Here’s how to keep active and engaged:

  • Exercise – The YMCA has free, on-demand classes for seniors and Planet Fitness is live-streaming workouts. But really any activity that increases your breathing and heart rate counts and don’t forget balance as well as flexibility exercises like yoga or Tai Chi – there are plenty of online options for that too!
  • Learn – With all this time on your hands it’s the perfect opportunity to learn something new. Class Central offers free Ivy League courses and TakeLessons can also connect you to teachers on a range of subjects. Or, learn a new language with Babble.
  • Spend More Time in Nature– Whether it’s gardening, reading on the front porch, chatting with neighbors from the driveway, sitting by the window or just keeping the windows open, spending time in nature has numerous physical and mental benefits.

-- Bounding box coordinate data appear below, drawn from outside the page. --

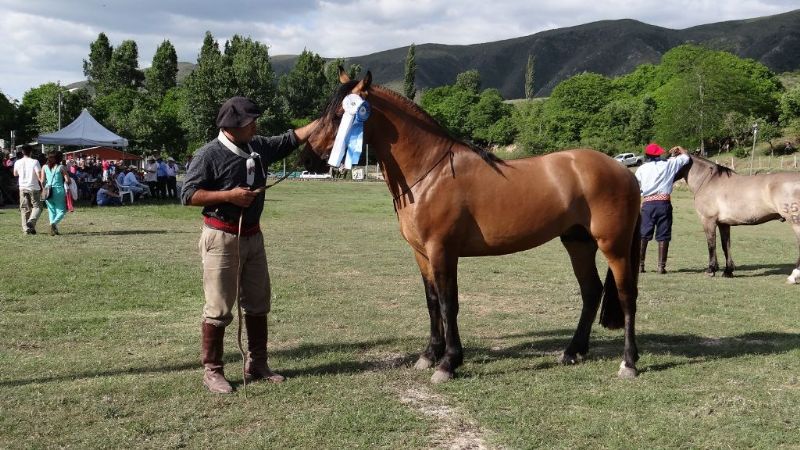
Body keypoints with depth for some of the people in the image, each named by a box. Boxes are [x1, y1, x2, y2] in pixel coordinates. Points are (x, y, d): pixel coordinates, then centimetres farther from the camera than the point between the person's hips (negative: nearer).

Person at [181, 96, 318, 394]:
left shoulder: (259, 147, 7)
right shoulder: (209, 155, -13)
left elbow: (293, 139, 18)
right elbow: (188, 195, -14)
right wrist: (229, 195, -21)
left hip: (253, 236, 8)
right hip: (222, 238, -7)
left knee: (258, 304, 13)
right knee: (219, 308, -2)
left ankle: (256, 364, 26)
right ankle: (212, 370, 9)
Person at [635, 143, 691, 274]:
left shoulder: (642, 169, 4)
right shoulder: (669, 164, 3)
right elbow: (686, 157, 15)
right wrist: (679, 149, 32)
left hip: (647, 203, 1)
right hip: (664, 203, -1)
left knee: (643, 235, 6)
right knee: (663, 236, 3)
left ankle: (639, 264, 6)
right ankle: (661, 266, 3)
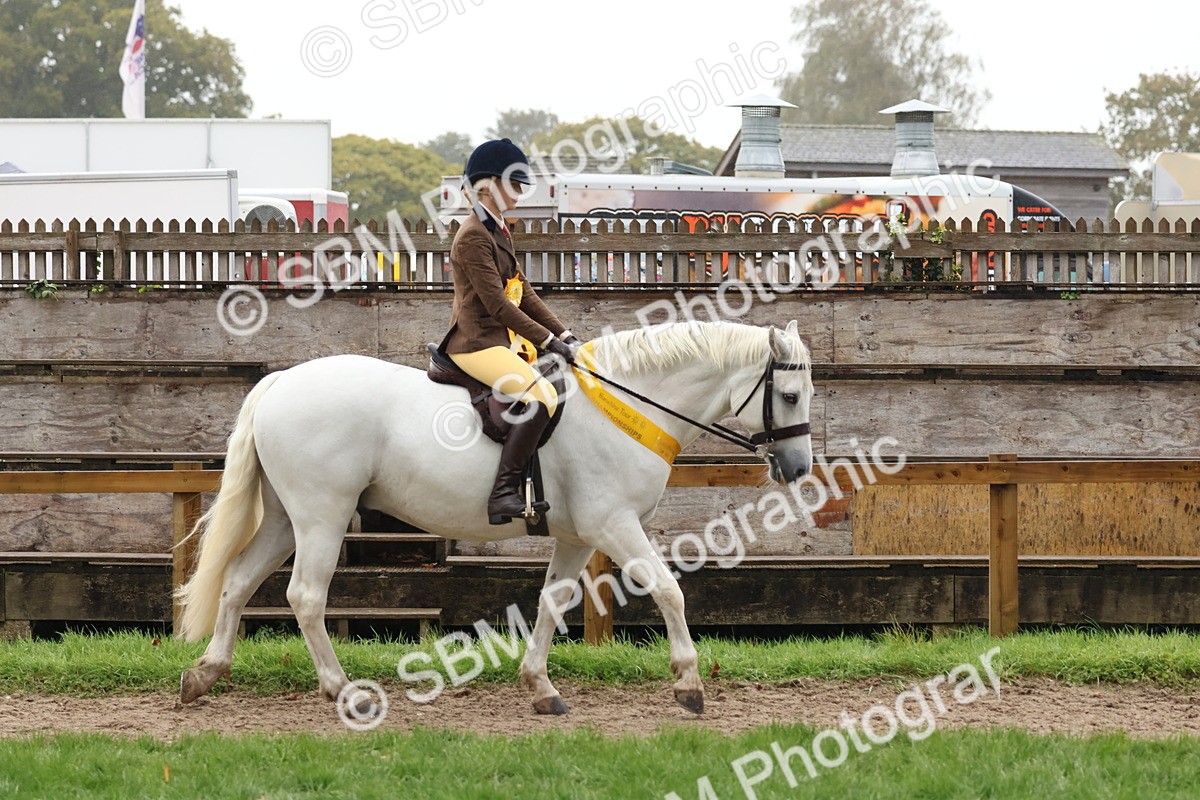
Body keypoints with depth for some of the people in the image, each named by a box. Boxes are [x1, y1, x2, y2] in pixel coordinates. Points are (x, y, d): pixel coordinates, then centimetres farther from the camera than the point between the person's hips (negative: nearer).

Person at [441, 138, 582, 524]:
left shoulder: (500, 232, 18)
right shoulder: (473, 237, -14)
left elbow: (524, 294, 19)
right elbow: (497, 303, -19)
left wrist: (563, 333, 9)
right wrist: (546, 340, -19)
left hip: (505, 342, 11)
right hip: (477, 343, -11)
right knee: (542, 396, -28)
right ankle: (503, 493, -32)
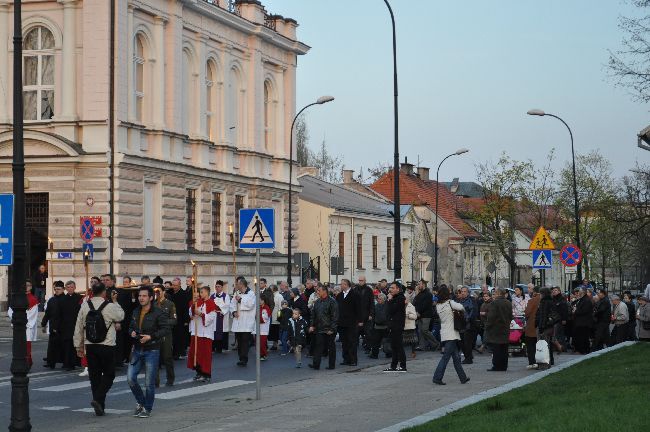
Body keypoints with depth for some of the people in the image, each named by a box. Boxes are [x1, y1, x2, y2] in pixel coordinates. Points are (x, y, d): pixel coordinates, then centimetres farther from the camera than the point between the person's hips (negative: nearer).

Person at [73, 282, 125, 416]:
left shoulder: (84, 306, 3)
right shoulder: (110, 306, -11)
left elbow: (78, 327, 8)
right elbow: (121, 317, 8)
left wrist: (79, 345, 17)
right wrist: (115, 302, 18)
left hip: (90, 345, 4)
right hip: (107, 345, -4)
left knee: (94, 375, 11)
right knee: (109, 374, 6)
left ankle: (99, 406, 13)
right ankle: (98, 399, -12)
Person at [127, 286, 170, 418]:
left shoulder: (158, 313, -10)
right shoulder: (136, 312, 10)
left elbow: (165, 329, -13)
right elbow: (131, 327, 21)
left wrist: (151, 336, -22)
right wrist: (132, 333, -2)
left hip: (152, 351, -6)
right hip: (137, 350, 6)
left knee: (149, 382, 0)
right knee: (130, 378, -1)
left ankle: (147, 409, 15)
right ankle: (141, 402, 21)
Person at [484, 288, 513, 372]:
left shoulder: (495, 303, -14)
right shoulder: (509, 303, 9)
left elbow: (491, 316, -16)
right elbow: (510, 316, 15)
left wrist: (487, 326, -7)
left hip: (495, 329, -7)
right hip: (505, 329, 7)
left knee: (496, 349, -4)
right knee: (504, 349, 9)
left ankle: (496, 366, -4)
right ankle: (503, 366, 13)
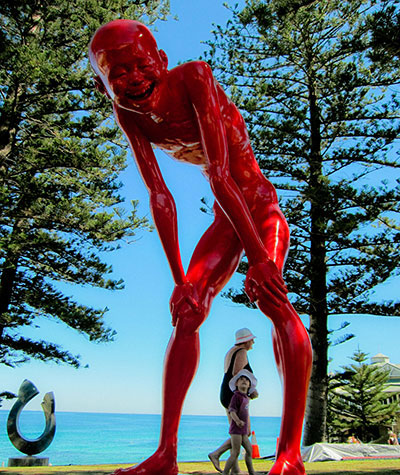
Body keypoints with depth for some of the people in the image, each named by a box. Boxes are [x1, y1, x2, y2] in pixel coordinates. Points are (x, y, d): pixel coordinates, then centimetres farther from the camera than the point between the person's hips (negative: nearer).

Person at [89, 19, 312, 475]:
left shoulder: (193, 77, -23)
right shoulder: (128, 114, -8)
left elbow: (219, 173, -31)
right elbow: (159, 196, -13)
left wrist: (257, 257, -31)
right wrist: (179, 279, -17)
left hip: (260, 206, -5)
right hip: (225, 217, 5)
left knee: (271, 295, -29)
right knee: (186, 310, -7)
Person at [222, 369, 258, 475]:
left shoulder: (245, 397, 13)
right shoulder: (236, 396, -11)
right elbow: (232, 411, -20)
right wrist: (238, 421, -38)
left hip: (243, 431, 8)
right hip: (236, 429, -8)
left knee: (249, 450, 15)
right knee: (235, 453, -9)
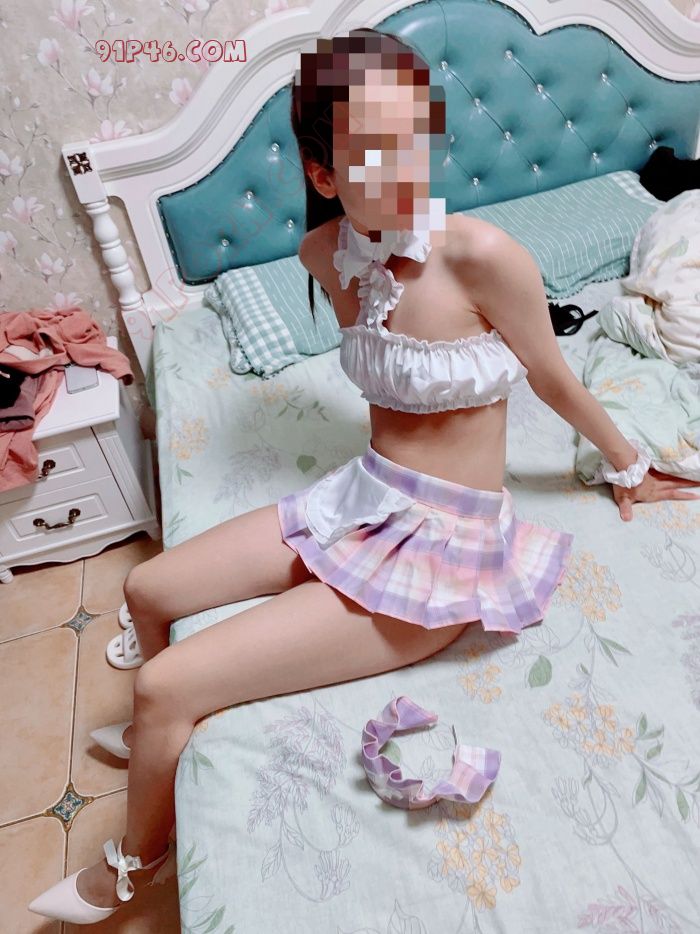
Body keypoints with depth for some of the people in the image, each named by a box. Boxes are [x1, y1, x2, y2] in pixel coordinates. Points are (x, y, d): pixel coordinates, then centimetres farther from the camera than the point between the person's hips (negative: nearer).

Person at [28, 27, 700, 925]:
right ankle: (161, 735, 46)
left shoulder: (481, 253, -19)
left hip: (445, 545, -6)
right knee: (147, 592, 12)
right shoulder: (325, 252, 0)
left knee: (168, 689, -8)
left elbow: (556, 380, -3)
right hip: (360, 499, 7)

Senior Living Can Make Life Easier During COVID-19

One of the biggest benefits to senior living, particularly now is that you’re never alone. Here, friends, neighbors and caring associates are always nearby. What’s more, you don’t have to coordinate all these activities above on your own. Most communities, like ours, have a Director of Engagement to plan it all for you from fitness to enrichment to social opportunities – socially distanced of course! And there are plenty of technology resources as well to keep you connected to family and friends.

You may be wondering if you can even move to senior living right now. Yes, you can! Our communities are making sure the move-in process is safe and smooth with a range of safety precautions in place. In addition to following strict local, state and federal guidelines, we’re also performing COVID-19 testing 72 hours prior to your move-in date and on day seven, as well asking all new residents to shelter in their apartments until after the second COVID-19 test is negative. 

What’s more, with everything you need under one roof you’ll avoid public touchpoints altogether and with limited access to visitors, as well as 24-hour staffing, you can have peace of mind in living here – the risk of exposure may even be less than at home!